→ **What you are asked to do**
Take every line containing "profissional" out of the records.

*** Data to use ***

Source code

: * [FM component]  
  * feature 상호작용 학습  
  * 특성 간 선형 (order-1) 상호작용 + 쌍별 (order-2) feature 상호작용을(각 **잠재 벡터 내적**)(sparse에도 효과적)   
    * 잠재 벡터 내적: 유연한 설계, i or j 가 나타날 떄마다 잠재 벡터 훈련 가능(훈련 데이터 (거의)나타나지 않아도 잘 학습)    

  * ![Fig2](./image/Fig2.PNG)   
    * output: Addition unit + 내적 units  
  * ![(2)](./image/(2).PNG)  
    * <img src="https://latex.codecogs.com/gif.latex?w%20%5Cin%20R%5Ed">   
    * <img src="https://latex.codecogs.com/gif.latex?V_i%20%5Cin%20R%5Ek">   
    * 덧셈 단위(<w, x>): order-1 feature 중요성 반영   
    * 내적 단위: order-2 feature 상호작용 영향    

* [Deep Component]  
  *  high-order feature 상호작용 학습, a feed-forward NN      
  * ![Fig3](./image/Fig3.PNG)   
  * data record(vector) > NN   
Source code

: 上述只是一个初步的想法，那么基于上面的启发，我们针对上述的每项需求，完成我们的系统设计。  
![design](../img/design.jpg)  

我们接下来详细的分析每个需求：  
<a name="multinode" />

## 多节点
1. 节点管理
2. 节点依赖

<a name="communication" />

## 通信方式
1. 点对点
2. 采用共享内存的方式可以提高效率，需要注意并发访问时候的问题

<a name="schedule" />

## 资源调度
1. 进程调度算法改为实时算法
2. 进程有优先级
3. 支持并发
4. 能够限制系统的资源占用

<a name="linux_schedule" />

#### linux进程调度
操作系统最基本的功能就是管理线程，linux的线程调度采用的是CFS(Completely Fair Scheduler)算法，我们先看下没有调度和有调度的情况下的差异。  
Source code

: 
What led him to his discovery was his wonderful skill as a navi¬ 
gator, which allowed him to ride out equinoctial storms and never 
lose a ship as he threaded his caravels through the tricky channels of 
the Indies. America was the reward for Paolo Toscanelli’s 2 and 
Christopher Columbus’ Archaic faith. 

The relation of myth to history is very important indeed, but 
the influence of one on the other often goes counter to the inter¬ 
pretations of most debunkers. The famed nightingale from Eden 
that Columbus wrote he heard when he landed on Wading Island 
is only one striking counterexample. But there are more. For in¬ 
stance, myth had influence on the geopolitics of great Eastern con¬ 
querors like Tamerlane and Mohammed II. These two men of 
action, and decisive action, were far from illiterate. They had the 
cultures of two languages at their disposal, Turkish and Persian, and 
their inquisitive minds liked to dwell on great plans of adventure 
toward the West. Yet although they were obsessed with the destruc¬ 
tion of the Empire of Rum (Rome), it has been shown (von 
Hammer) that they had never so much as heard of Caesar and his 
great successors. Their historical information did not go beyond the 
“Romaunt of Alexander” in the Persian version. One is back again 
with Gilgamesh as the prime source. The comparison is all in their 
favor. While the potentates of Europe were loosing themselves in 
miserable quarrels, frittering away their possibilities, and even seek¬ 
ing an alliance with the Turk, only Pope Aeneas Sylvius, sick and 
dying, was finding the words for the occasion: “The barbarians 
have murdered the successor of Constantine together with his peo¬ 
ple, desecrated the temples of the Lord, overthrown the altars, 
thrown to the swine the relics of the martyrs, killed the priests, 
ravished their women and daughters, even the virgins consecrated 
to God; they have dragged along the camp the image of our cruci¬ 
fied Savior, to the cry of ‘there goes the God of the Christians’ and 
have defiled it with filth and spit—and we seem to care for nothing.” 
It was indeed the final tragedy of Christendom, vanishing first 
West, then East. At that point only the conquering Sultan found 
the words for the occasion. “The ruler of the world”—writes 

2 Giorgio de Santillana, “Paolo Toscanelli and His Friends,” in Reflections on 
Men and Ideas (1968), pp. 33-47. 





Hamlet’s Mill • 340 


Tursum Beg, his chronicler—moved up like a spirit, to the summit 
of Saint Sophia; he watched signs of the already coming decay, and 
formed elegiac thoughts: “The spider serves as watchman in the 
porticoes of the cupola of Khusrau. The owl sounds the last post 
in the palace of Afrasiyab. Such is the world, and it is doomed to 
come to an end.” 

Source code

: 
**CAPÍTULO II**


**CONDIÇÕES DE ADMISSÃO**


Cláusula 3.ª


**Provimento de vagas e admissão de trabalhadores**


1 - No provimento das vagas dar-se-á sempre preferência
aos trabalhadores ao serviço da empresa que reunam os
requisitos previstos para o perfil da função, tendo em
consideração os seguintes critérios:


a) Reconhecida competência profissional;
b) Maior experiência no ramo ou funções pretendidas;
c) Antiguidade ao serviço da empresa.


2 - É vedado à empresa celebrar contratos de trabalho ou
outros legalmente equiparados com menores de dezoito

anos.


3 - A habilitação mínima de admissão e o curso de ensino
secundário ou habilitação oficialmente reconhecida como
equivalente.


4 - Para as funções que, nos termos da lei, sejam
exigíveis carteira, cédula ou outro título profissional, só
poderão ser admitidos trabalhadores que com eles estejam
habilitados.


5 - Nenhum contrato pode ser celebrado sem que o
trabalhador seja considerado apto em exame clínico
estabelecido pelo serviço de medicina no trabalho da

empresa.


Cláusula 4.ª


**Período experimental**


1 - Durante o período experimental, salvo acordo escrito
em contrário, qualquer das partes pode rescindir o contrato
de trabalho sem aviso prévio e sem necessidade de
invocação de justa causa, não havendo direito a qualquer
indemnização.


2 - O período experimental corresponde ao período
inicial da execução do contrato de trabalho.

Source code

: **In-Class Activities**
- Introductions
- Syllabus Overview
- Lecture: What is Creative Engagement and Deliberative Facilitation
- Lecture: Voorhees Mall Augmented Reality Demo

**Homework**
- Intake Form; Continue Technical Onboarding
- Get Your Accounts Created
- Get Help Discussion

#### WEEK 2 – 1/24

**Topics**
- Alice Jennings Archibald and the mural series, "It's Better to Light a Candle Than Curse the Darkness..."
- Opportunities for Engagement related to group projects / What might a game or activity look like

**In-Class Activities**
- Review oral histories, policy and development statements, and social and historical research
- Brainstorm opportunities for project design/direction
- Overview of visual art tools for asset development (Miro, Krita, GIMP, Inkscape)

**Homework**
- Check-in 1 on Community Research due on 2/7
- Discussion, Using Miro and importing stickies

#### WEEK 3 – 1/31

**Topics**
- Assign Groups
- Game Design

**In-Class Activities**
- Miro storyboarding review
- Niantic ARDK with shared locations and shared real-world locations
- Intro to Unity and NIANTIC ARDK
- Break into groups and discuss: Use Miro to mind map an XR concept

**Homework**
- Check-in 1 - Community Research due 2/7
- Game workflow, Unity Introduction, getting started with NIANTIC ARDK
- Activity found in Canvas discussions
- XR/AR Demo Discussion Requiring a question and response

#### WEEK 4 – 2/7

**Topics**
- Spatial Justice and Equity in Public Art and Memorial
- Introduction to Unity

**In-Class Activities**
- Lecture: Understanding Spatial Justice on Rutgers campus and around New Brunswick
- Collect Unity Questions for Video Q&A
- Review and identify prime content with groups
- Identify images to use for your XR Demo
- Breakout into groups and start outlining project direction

*** End of Data to use ***

→ **Solution**
a) Reconhecida competência profissional;
exigíveis carteira, cédula ou outro título profissional, só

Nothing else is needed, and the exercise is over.